Park Myers
- Park Myers, 1939

Profile
- Position: Tackle

Personal information
- Born: January 20, 1916 Kansas, U.S.
- Died: February 10, 2001 (aged 85) Austin, Texas, U.S.

Career information
- College: Texas

Awards and highlights
- Second-team All-SWC (1939);

= Park Myers =

American football player (1916–2001)

Park Leslie Myers (January 20, 1916 – February 10, 2001) was an American football player.

A Kansas native, Myers attended high school in Caldwell, Kansas. He played four years of high school football, playing fullback on offense and tackle on defense. After high school, he played two years of junior college football at Schreiner Institute, earning all-state junior college honors. He was elected as president of the Schreiner student body in 1935.

He then transferred to the University of Texas where he played at the tackle position for the Texas Longhorns, earning varsity letters in 1937, 1938, and 1939. He was co-captain of the 1939 Texas team. He was also selected to play in the 1940 East-West Shrine Game after his senior year.

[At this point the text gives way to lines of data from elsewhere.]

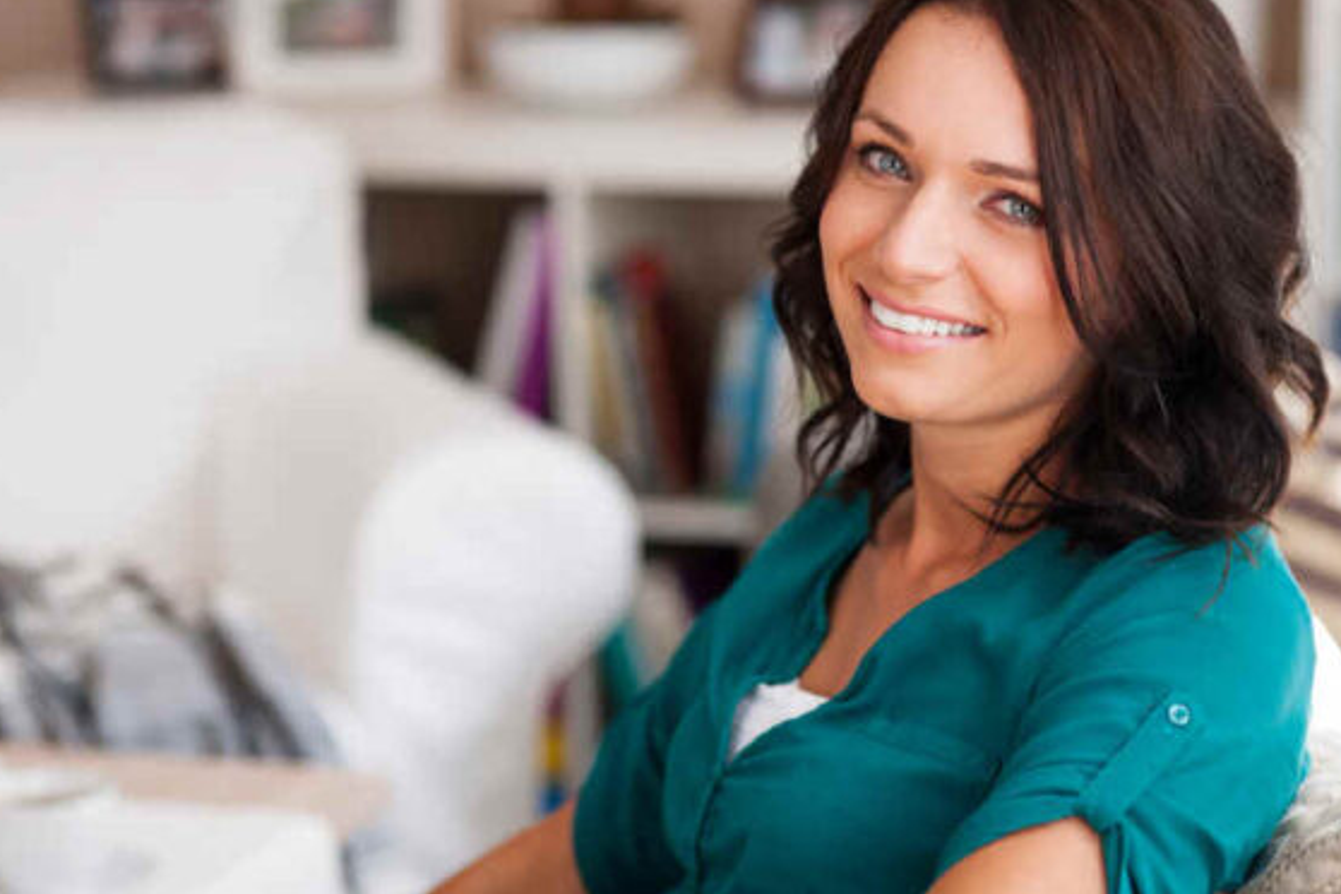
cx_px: 637
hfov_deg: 17.5
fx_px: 4358
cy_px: 493
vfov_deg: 11.7
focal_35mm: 117
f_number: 2.5
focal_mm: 85
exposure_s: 1/160
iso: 100
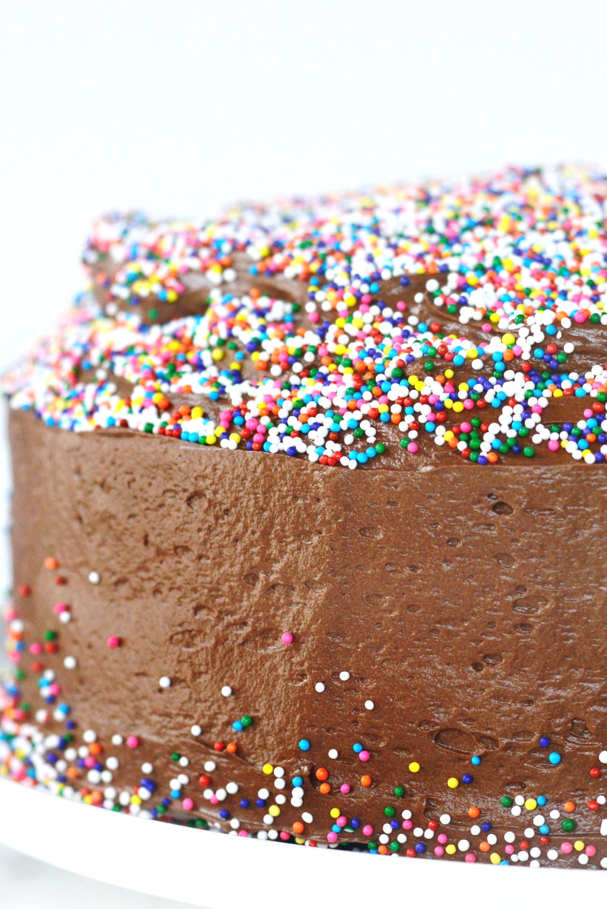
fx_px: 2830
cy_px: 773
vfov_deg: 18.0
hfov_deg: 12.2
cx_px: 507
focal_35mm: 112
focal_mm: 50
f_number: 4.5
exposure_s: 1/640
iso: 1000
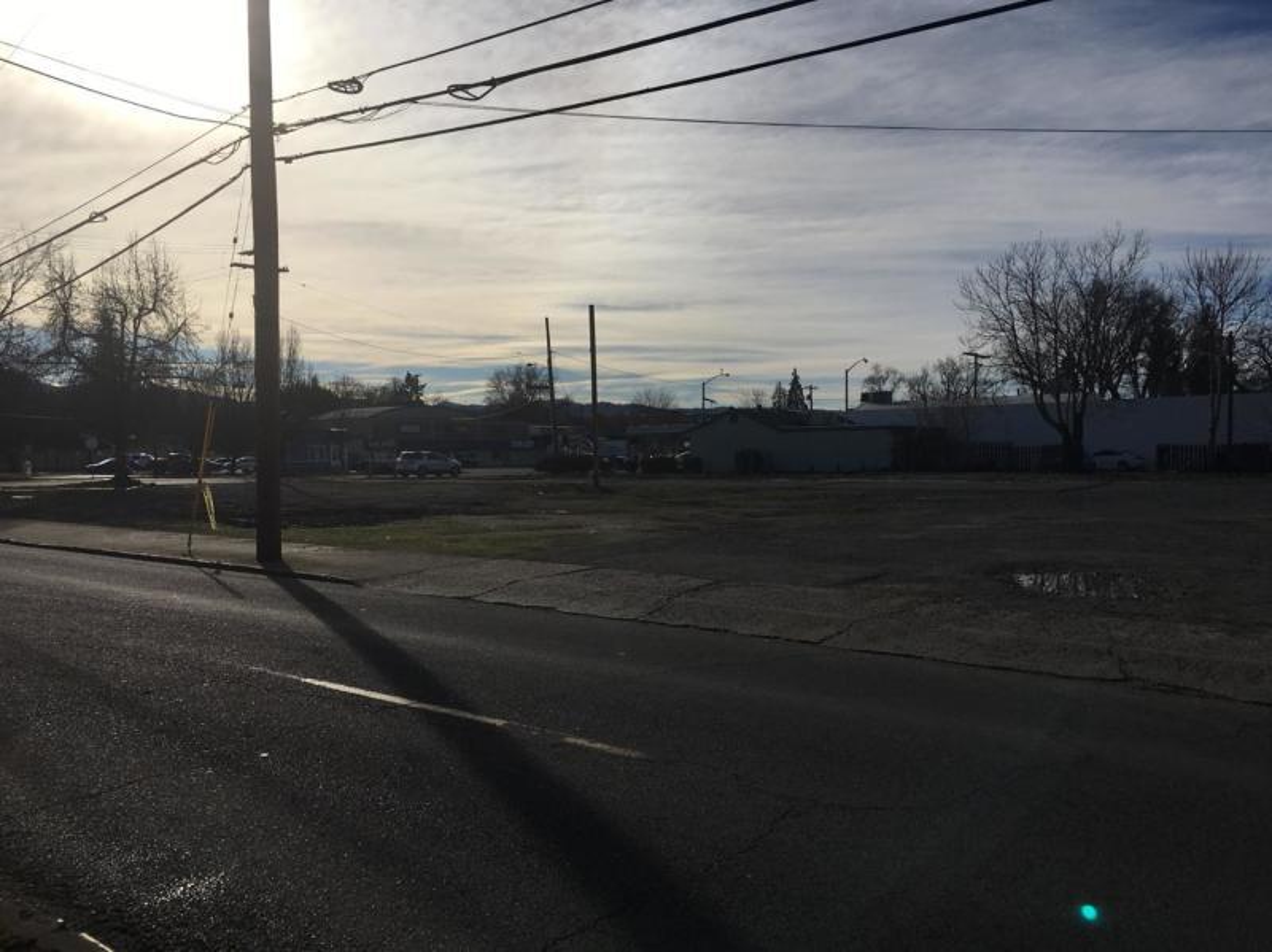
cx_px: 636
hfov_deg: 61.7
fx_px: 1065
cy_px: 476
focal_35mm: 29
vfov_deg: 48.2
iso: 25
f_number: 2.2
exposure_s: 1/5917
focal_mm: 4.15
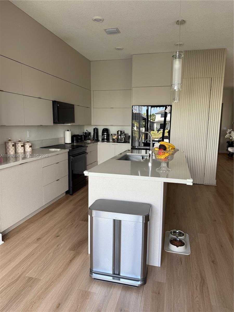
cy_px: 156
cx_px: 117
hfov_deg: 56.8
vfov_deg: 71.6
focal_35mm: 24
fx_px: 216
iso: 80
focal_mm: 6.76
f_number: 1.78
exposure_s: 1/121
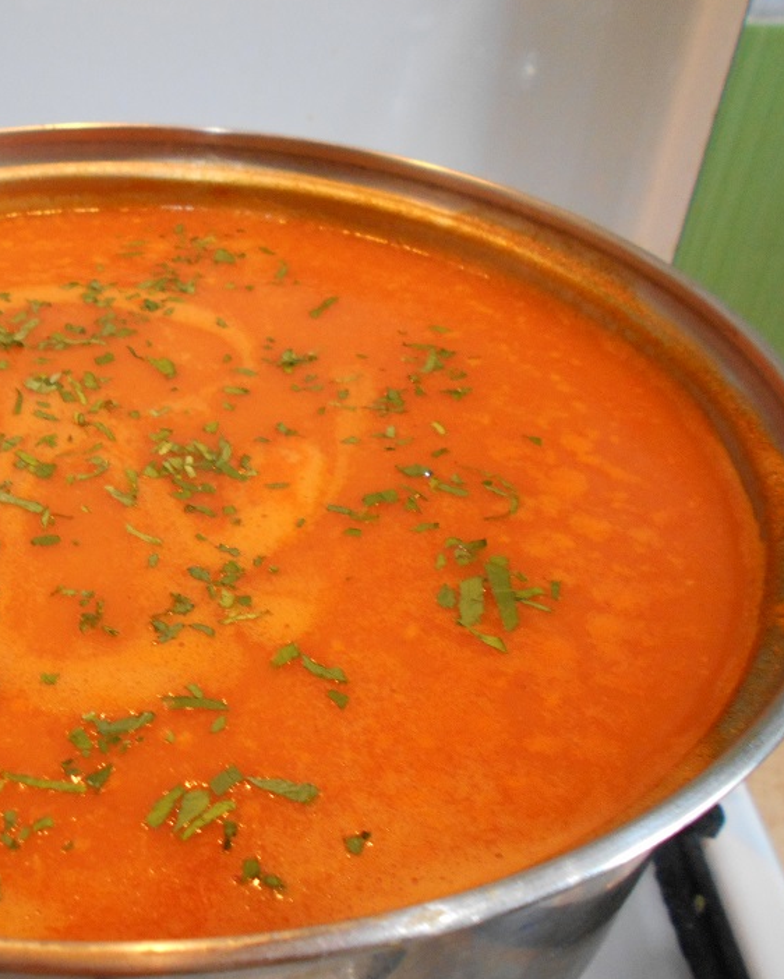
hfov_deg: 38.5
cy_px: 515
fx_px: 1073
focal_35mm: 37
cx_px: 149
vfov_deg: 49.1
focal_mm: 4.6
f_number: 3.2
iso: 400
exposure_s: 1/20
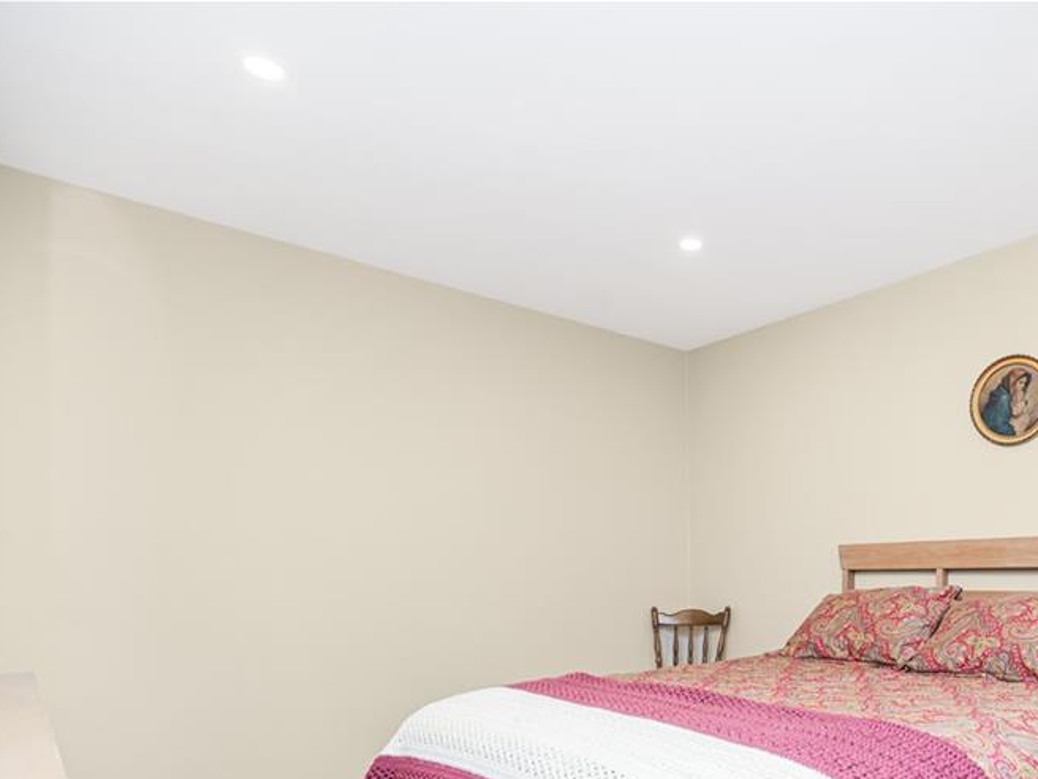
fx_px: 720
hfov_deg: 67.1
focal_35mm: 24
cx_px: 778
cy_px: 538
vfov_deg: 55.3
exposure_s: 1/25
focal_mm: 16
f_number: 4
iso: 50
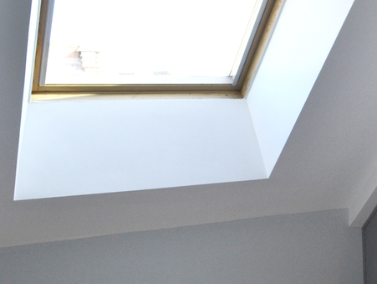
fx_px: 752
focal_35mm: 69
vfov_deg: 20.6
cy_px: 287
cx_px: 425
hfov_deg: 25.8
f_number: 7.1
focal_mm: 18
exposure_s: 1/40
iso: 400
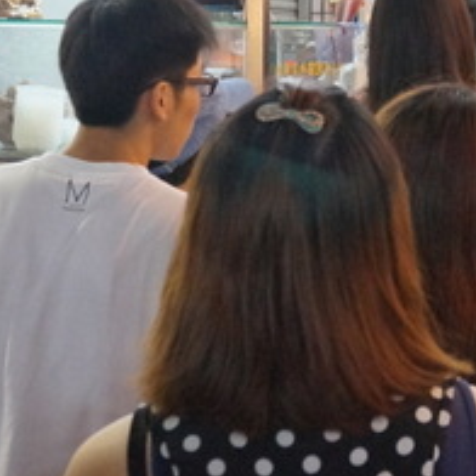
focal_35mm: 100
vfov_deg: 17.1
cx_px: 321
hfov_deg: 17.3
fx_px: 1556
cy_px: 28
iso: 3200
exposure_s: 1/125
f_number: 4.5
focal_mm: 24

Myers was selected by the Cleveland Rams in the fifth round (35th overall pick) of the 1940 NFL draft, but he opted instead to work for the Hughes Tool Company. During World War II, he served in the Fourteenth Air Force in China. He was married in June 1940 to Julie Antoinette Jackson. After the war, Myers returned to work at the Hughes Tool Company, eventually becoming the company's sales manager. He died in 2001 at age 85.